Inclusive leadership

This style of leadership promotes motivating each employee to feel authentically valued and respected and is engaged in achieving a shared vision. Inclusive leaders effectively lead diverse teams by creating workplaces where all employees feel valued for who they are. They enable their people to feel like owners of the system - like they have a stake in its future. By acting as owners, team members can leverage their diverse perspectives and approaches to enhance learning and drive business success.

In today’s diverse teams, members may differ in several characteristics and yet feel a sense of true inclusion and ownership.

How can a leader engender a sense of inclusion in the face of such diversity?

People feel included when they belong to meaningful groups and are accepted and treated as insiders. They can access information and resources necessary for effective job performance. To bring about this sense of inclusion, leaders should exhibit two possible sets of behaviours.

  • Value and respect all individuals for their talents and contributions. Leaders’ words and deeds must demonstrate an authentic appreciation for the diverse identities, backgrounds, talents of their employees. Being aware of their stereotypes, biases, and mental models. They should allow and recognize diverse identities from their employees. An Inclusive leader should articulate the value of a diverse team and show a commitment to diversity in hiring, career progression and compensation.

  • Encourage the input and initiative of all employees. Leaders should be aware of their own behaviours to ensure that they treat all opinions equally and respectfully. They should encourage a sense of purpose and clear paths among team members, promoting a common vision based on shared values that are directly linked to team outcomes.

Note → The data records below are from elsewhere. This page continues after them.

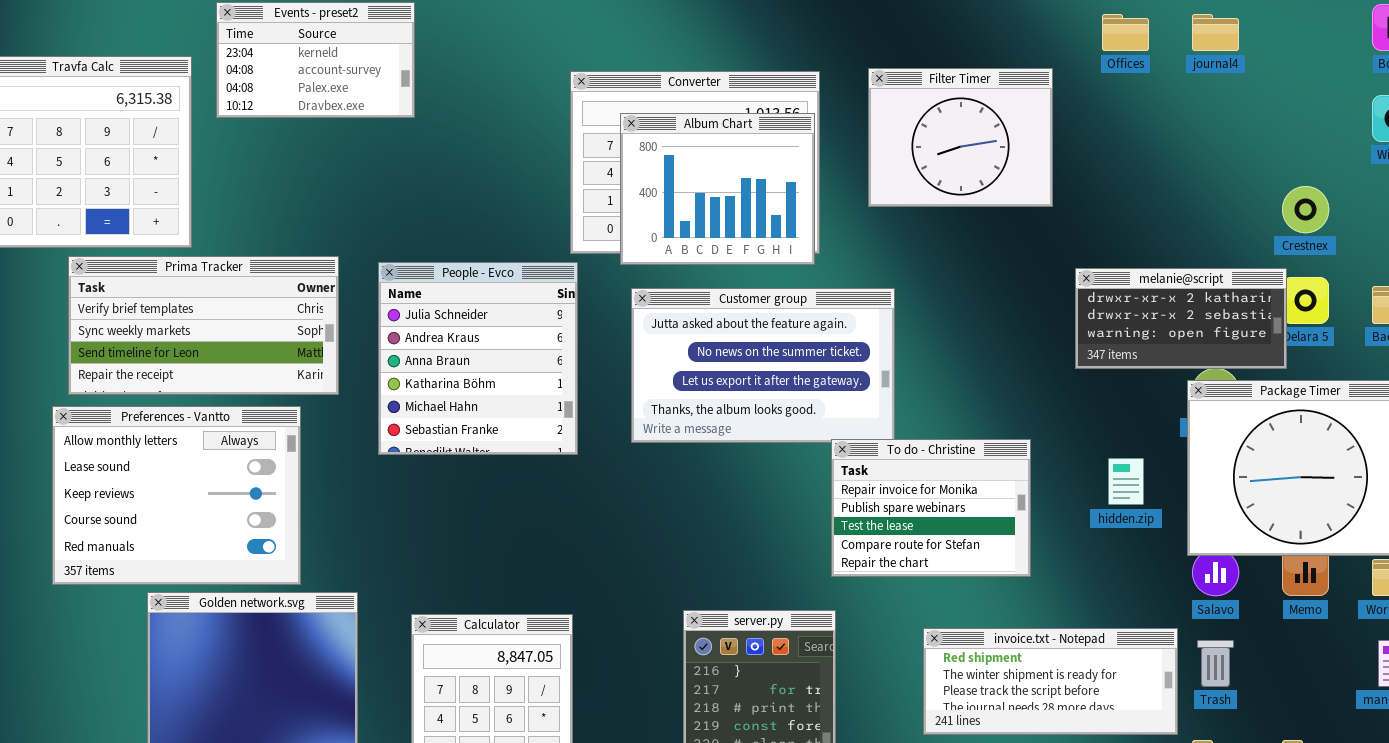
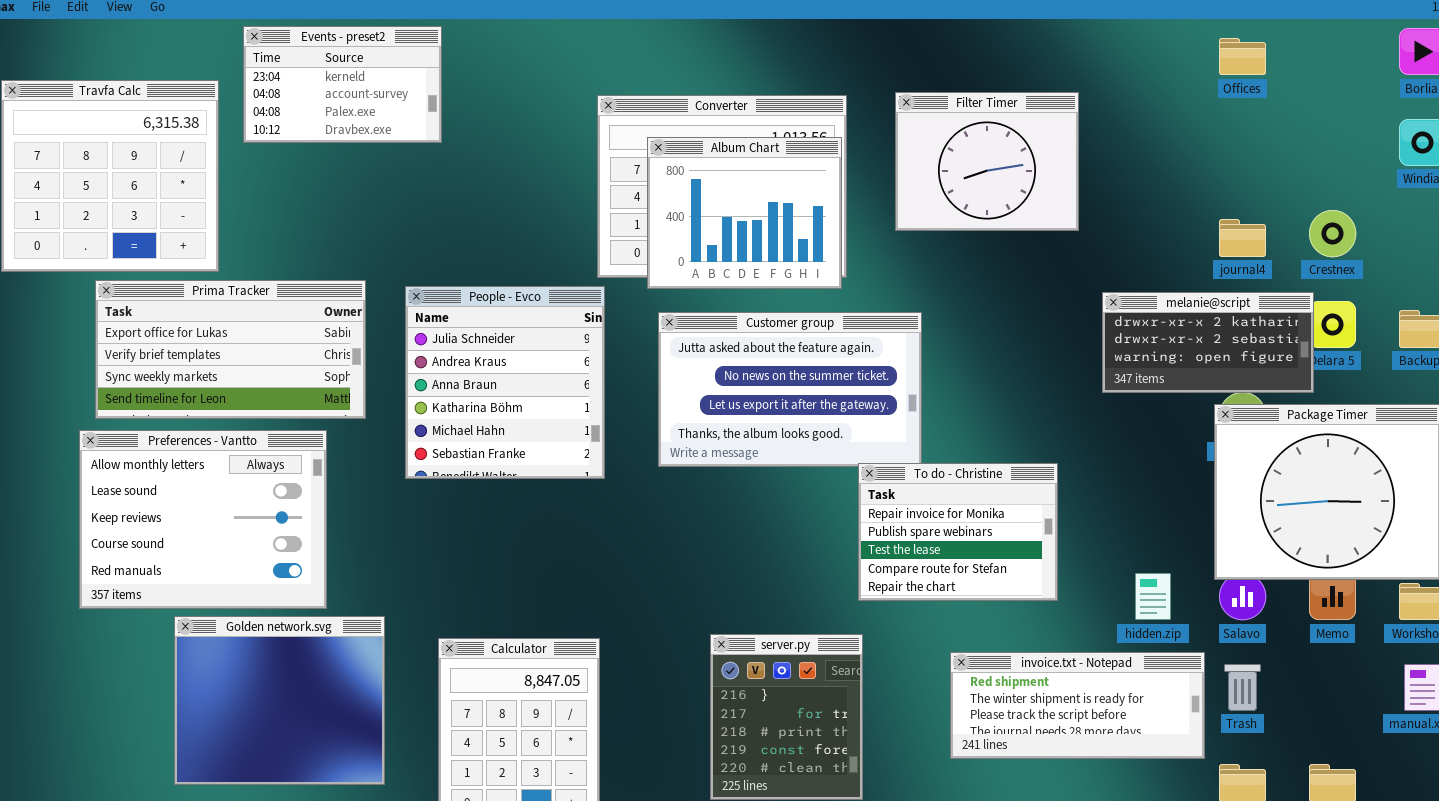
Offices: [1102,14,1149,51] -> [1219,38,1266,75], moved
journal4: [1192,14,1239,51] -> [1219,219,1266,257], moved
Prima Tracker: [68,256,339,395] -> [95,280,366,419], scrolled up 1 row
hidden.zip: [1108,458,1144,505] -> [1135,573,1171,620], moved

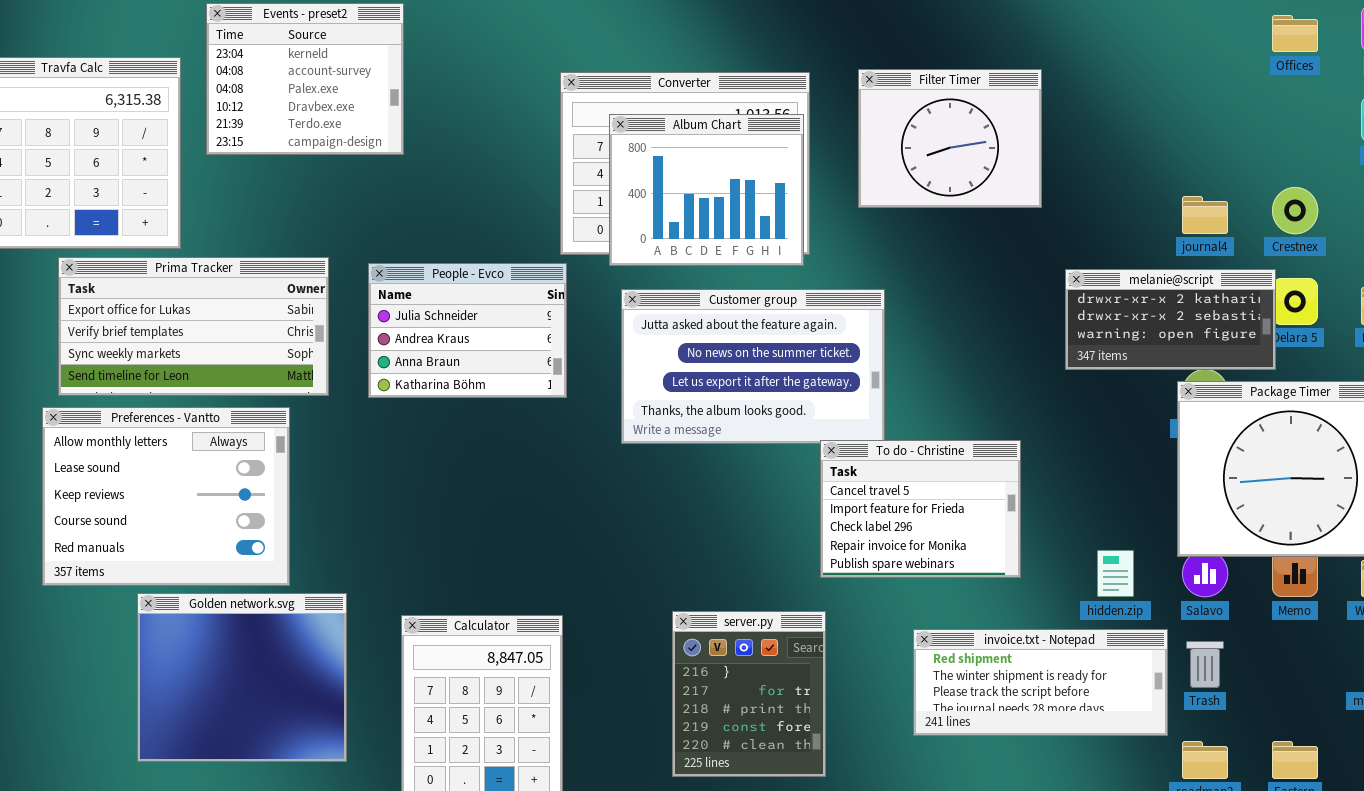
Events - preset2: [243,26,442,143] -> [206,3,404,155], resized
Offices: [1219,38,1266,75] -> [1272,15,1318,52], moved
People - Evco: [405,286,605,479] -> [368,263,567,398], resized
To do - Christine: [858,463,1058,601] -> [820,440,1021,578], scrolled up 3 rows

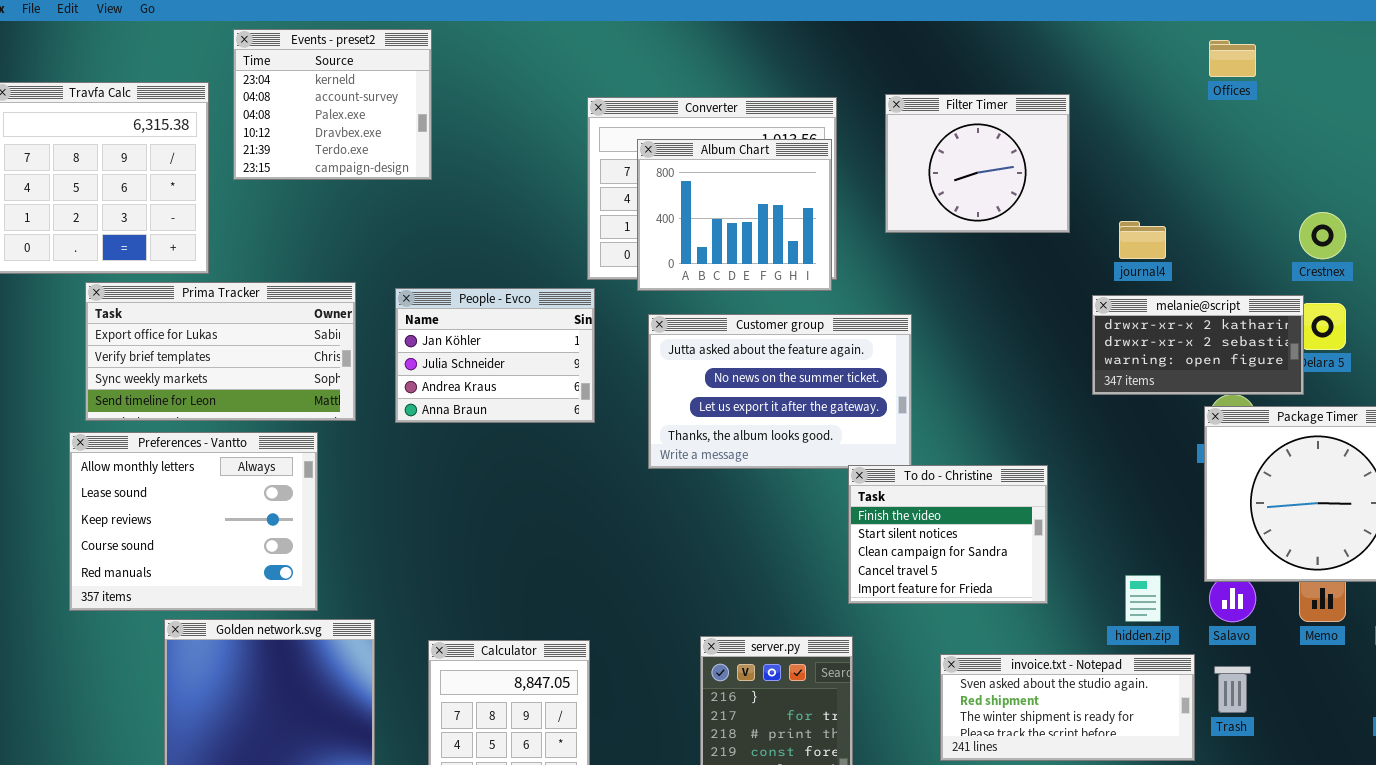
Offices: [1272,15,1318,52] -> [1209,40,1256,77], moved
journal4: [1182,196,1228,234] -> [1119,221,1166,259], moved
People - Evco: [368,263,567,398] -> [395,288,595,423], scrolled up 1 row
To do - Christine: [820,440,1021,578] -> [848,465,1048,604], scrolled up 3 rows
invoice.txt - Notepad: [913,629,1168,736] -> [940,654,1195,761], scrolled up 1 row

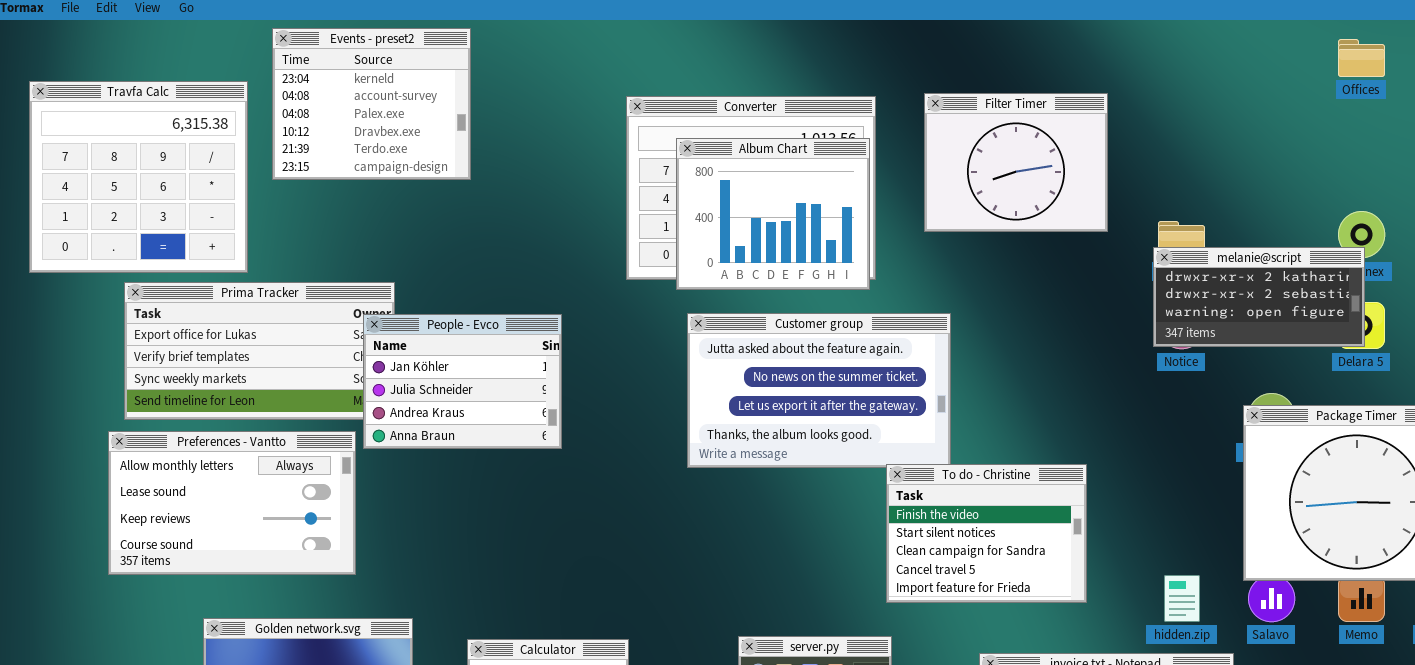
Offices: [1209,40,1256,77] -> [1338,39,1385,77], moved
People - Evco: [395,288,595,423] -> [363,314,562,449], moved
melanie@script: [1092,295,1304,395] -> [1153,247,1365,347], moved
Preferences - Vantto: [69,432,318,611] -> [108,431,356,575], resized

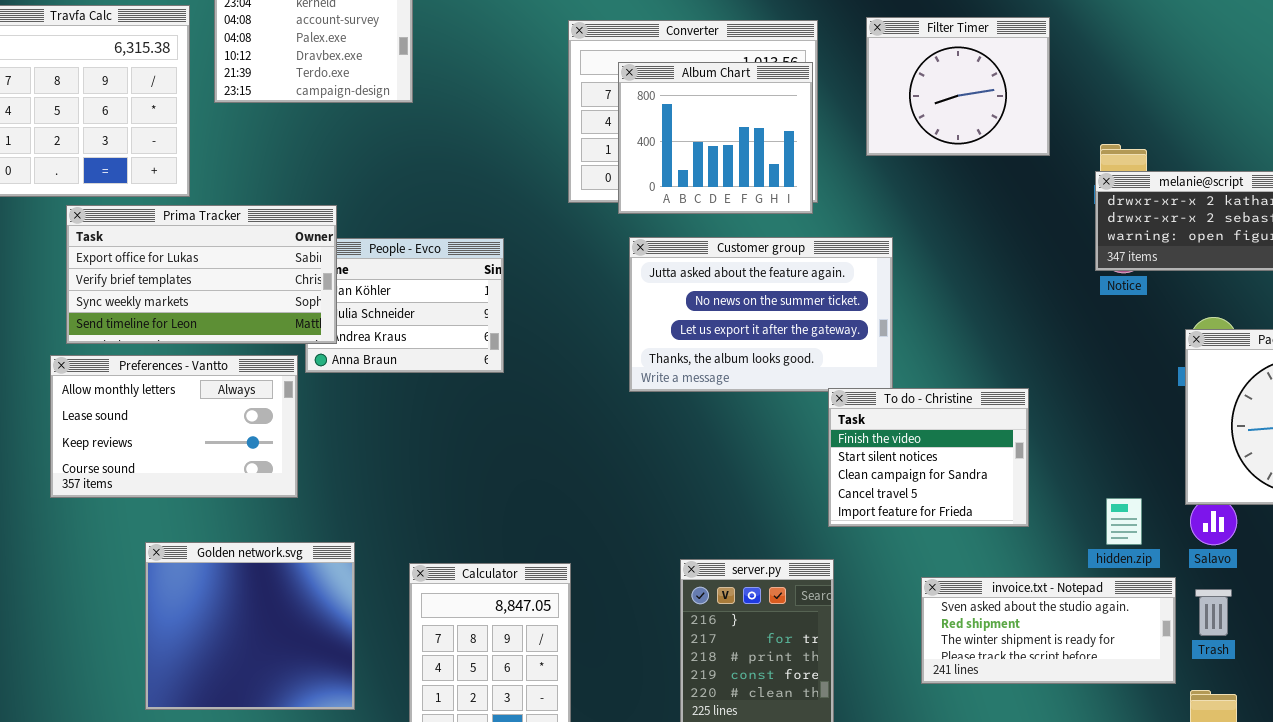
Prima Tracker: [124,282,395,420] -> [66,205,337,344], raised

Leaders should create team conditions that encourage members to speak up about ideas and engage in debate about these if required. By their words and actions, leaders should promote team relations that are democratic, supportive, and welcoming of challenge, rather than team relations that are unsupportive, defensive, or based on favourites. This will increase the transparency of team decision-making and processes.

The above leadership behaviours take into account team member differences to tap into new opportunities and innovate new ways of doing business. By building a sense of inclusion and ownership, inclusive leadership can be inspirational and teams become motivated to invest themselves in achieving the extraordinary!